Eben diese Tochter musste nun 39 Jahre alt werden, bis sie den ersten von mir selbst gebackenen Geburtstagskuchen bekam. Sie war ganz gerührt, konnte es kaum glauben, dass ich ihr eine Eigenschöpfung präsentierte. Einen Marmorkuchen, dem mein Mann mit Hingabe eine 39 aus Smarties verpasst hatte. Ich war gerührt von der Rührung meiner Tochter und traute mich nicht zuzugeben, dass ich eine Backmischung genutzt hatte.

Backmischungen sind nämlich meine Rettung. Damit kann selbst ich Kuchen backen, doch ich schäme mich immer ein bisschen, das Kind beim Namen zu nennen und hoffe jedes Mal, dass ich nicht nach dem Rezept gefragt werde.

Und dann gibt es da noch den Becherkuchen, den ich in der Tat aus dem Effeff beherrsche und für den man nichts abwiegen muss. In den Becherkuchen gehört Schmand, der Schmandbecher dient dann als Maßeinheit für Mehl und Zucker. Obendrauf kommen Mandeln. Der selbst gebackene Kuchen braucht insgesamt nur gut zwanzig Minuten im Ofen. Das gefällt mir. Dass es in der Küche jedes Mal wie nach einem Bombeneinschlag aussieht, sei nur am Rande erwähnt. Und das Saubermachen fördert nicht gerade meine Lust auf die nächste Backaktion.

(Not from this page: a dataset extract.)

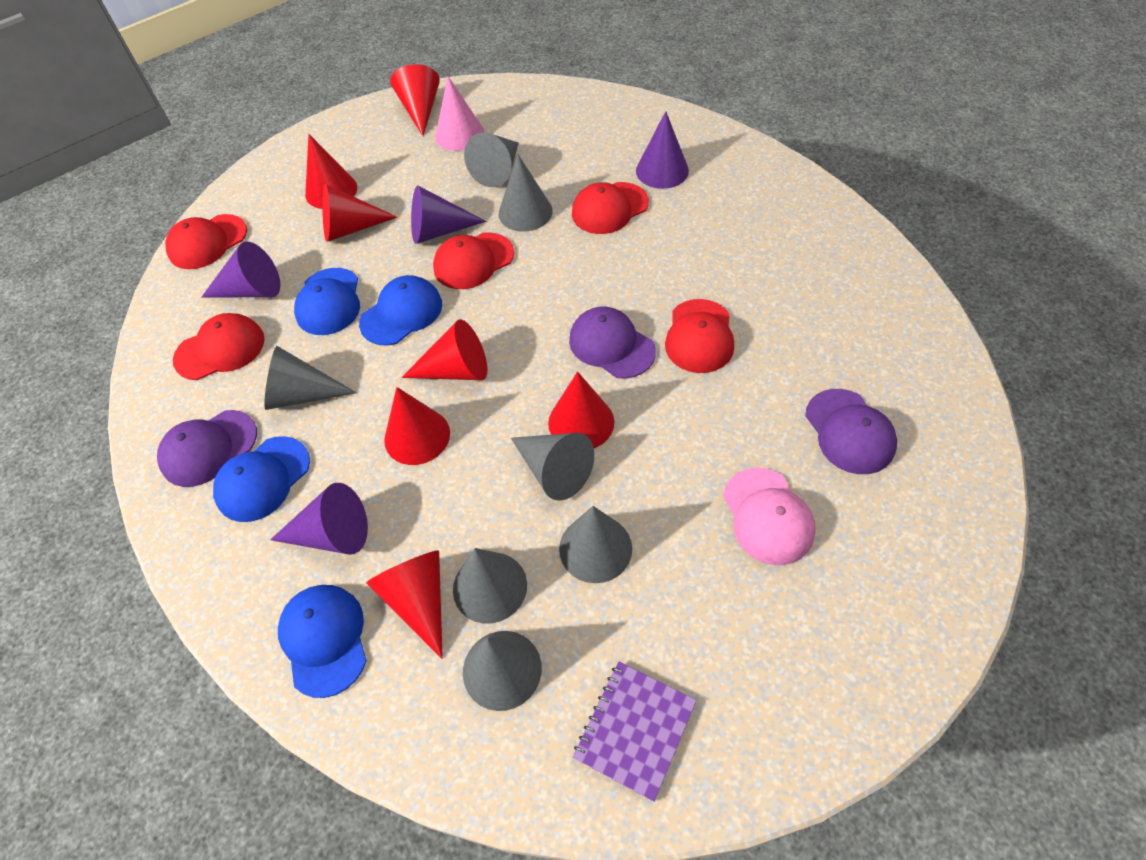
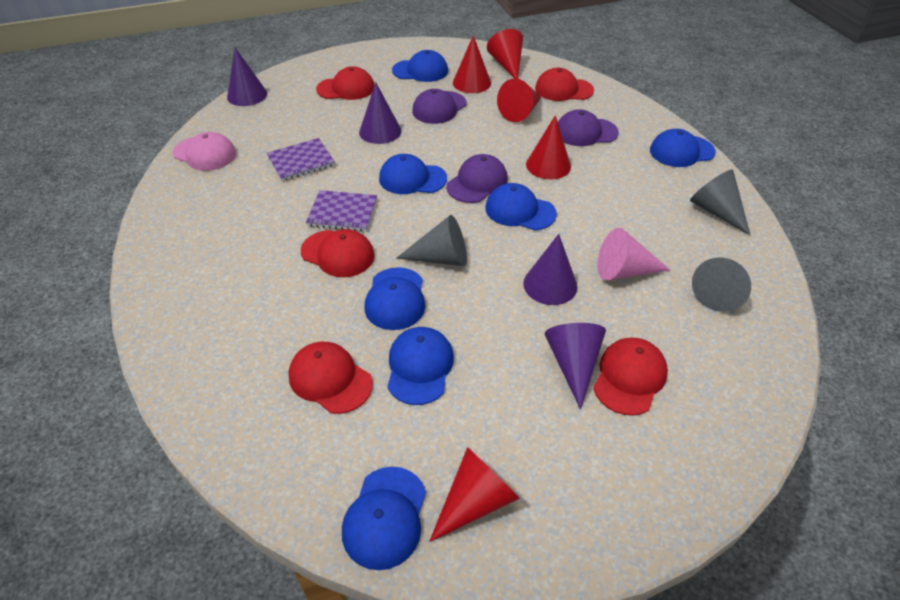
blue cap: [213,436,310,522] [278,585,367,698] [294,268,360,335] [359,275,442,345] = 4 -> [342,467,426,570] [365,267,425,330] [379,154,447,194] [387,327,454,405] [392,50,448,82] [486,183,557,230] [650,129,716,167] = 7
grey cone: [264,346,357,410] [453,548,527,624] [463,631,542,711] [464,132,519,187] [499,155,553,232] [511,433,594,501] [559,506,632,583] = 7 -> [396,215,467,266] [690,170,751,236] [692,258,751,312] = 3
purple notebook: [573,661,696,802] = 1 -> [266,138,335,181] [306,190,377,231] = 2
red cone: [305,134,357,209] [322,184,398,242] [367,550,443,659] [384,387,450,465] [390,64,440,136] [401,319,487,380] [548,372,614,448] = 7 -> [429,447,520,542] [453,35,491,93] [487,29,523,79] [497,78,541,122] [526,115,571,179] = 5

Beim letzten Backerlebnis, gerade ein paar Tage her, musste ich etliche Backpulvertüten entsorgen. Es waren die, die bereits im August 2014 und Februar 2018 abgelaufen waren. Das Tütchen mit dem Aufdruck 07/2021 habe ich noch für gut befunden. Eine kluge Entscheidung, der Kuchen war so, wie er sein sollte. Und geschmeckt hat er auch.